• **Activity**:
Which lines of the entries contain the string "solid"? Please find them and copy them.

• **Data extracted from a collection**:

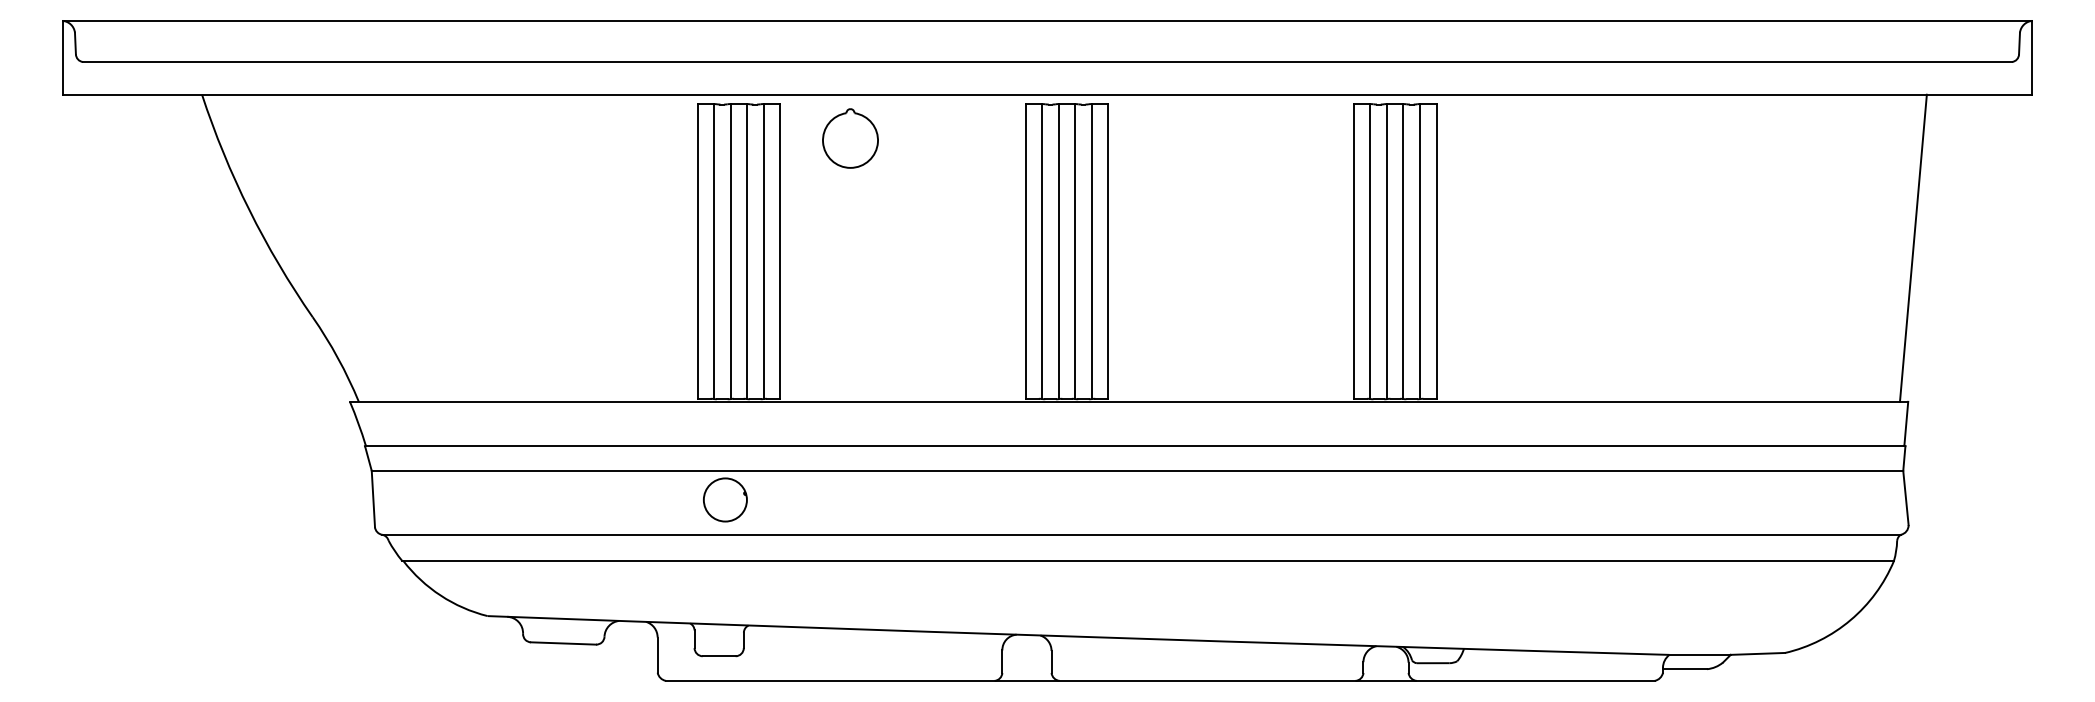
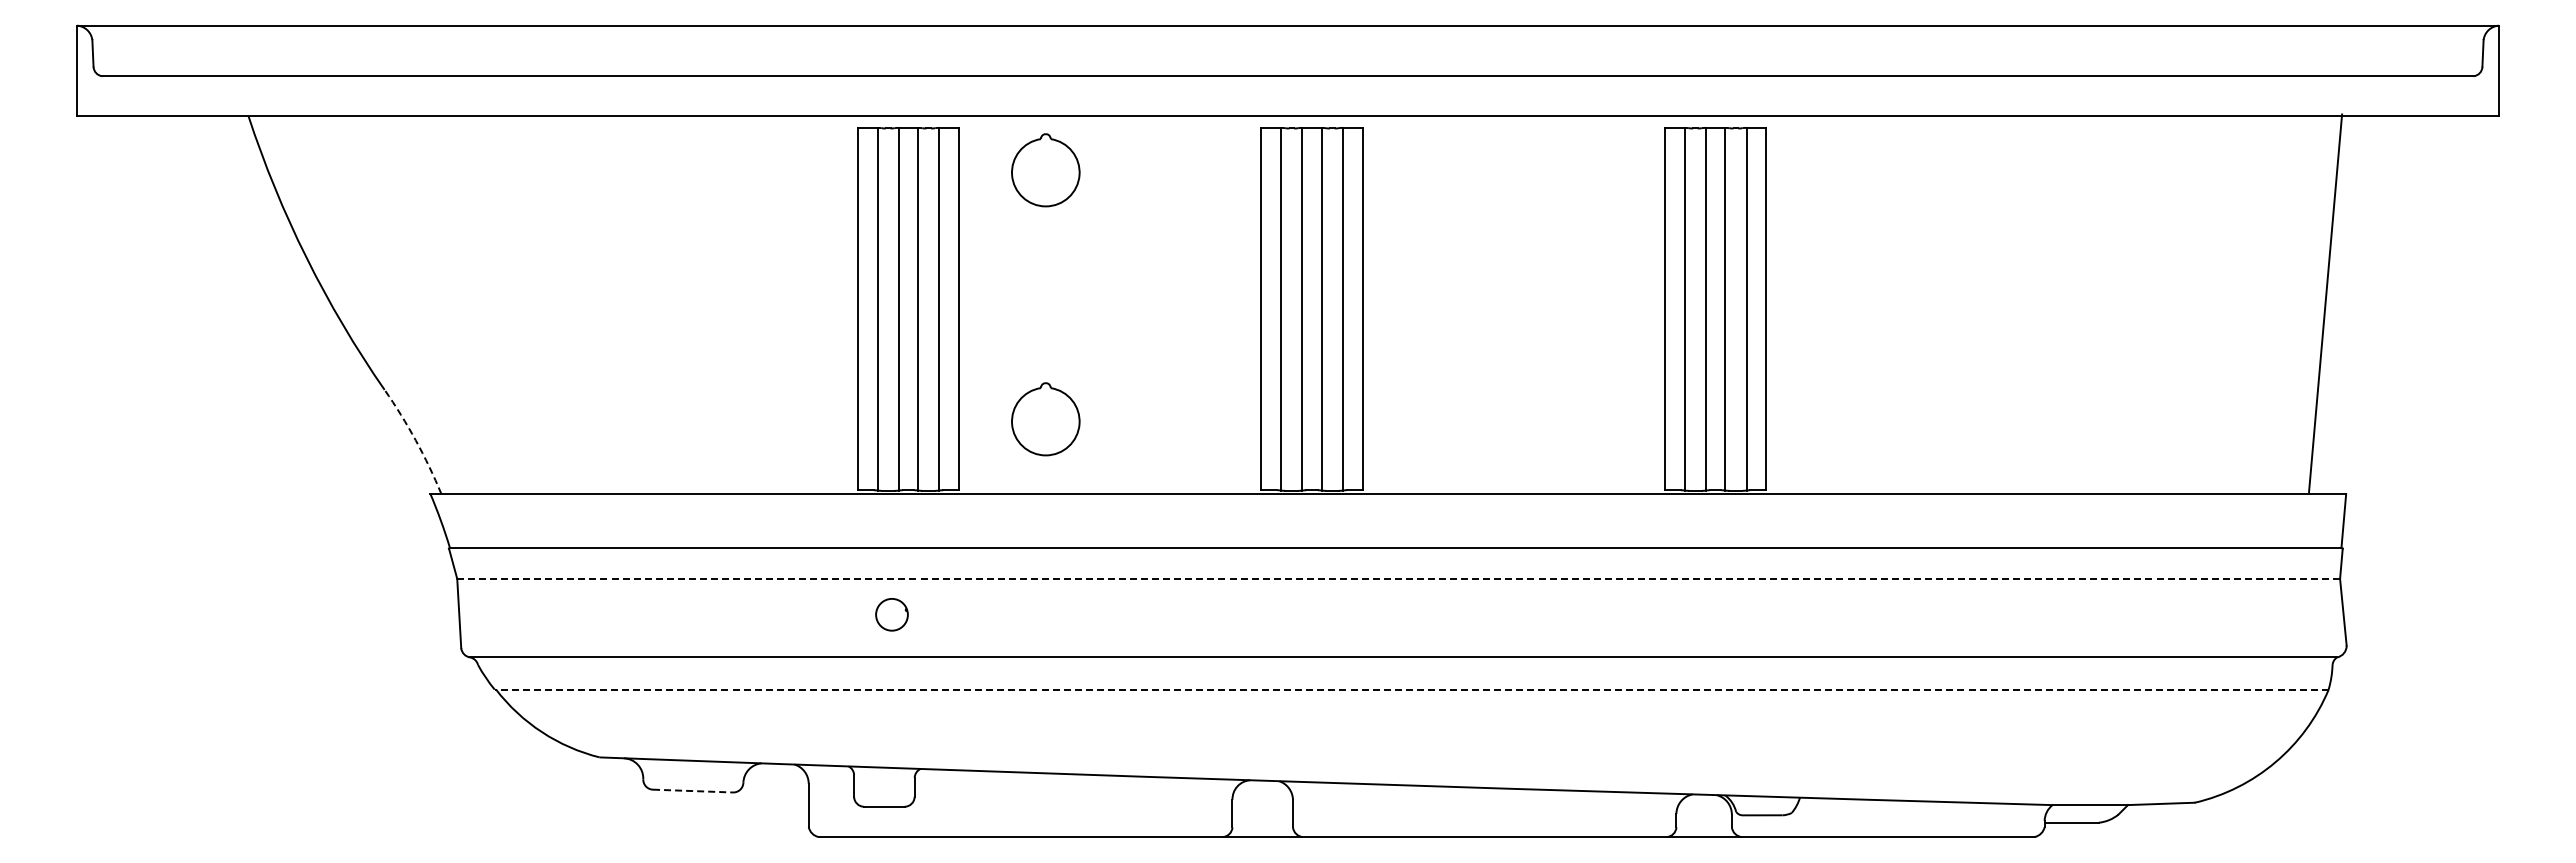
line: (1913, 248) -> (2325, 303), moved
part: (850, 341) -> (1045, 419), added
arc: (337, 358) -> (415, 440), solid -> dashed
line: (1137, 470) -> (1398, 578), solid -> dashed
part: (724, 499) -> (891, 614), size x0.6
line: (1147, 560) -> (1411, 689), solid -> dashed
line: (563, 643) -> (692, 791), solid -> dashed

• **Answer area**:
arc: (337, 358) -> (415, 440), solid -> dashed
line: (1137, 470) -> (1398, 578), solid -> dashed
line: (1147, 560) -> (1411, 689), solid -> dashed
line: (563, 643) -> (692, 791), solid -> dashed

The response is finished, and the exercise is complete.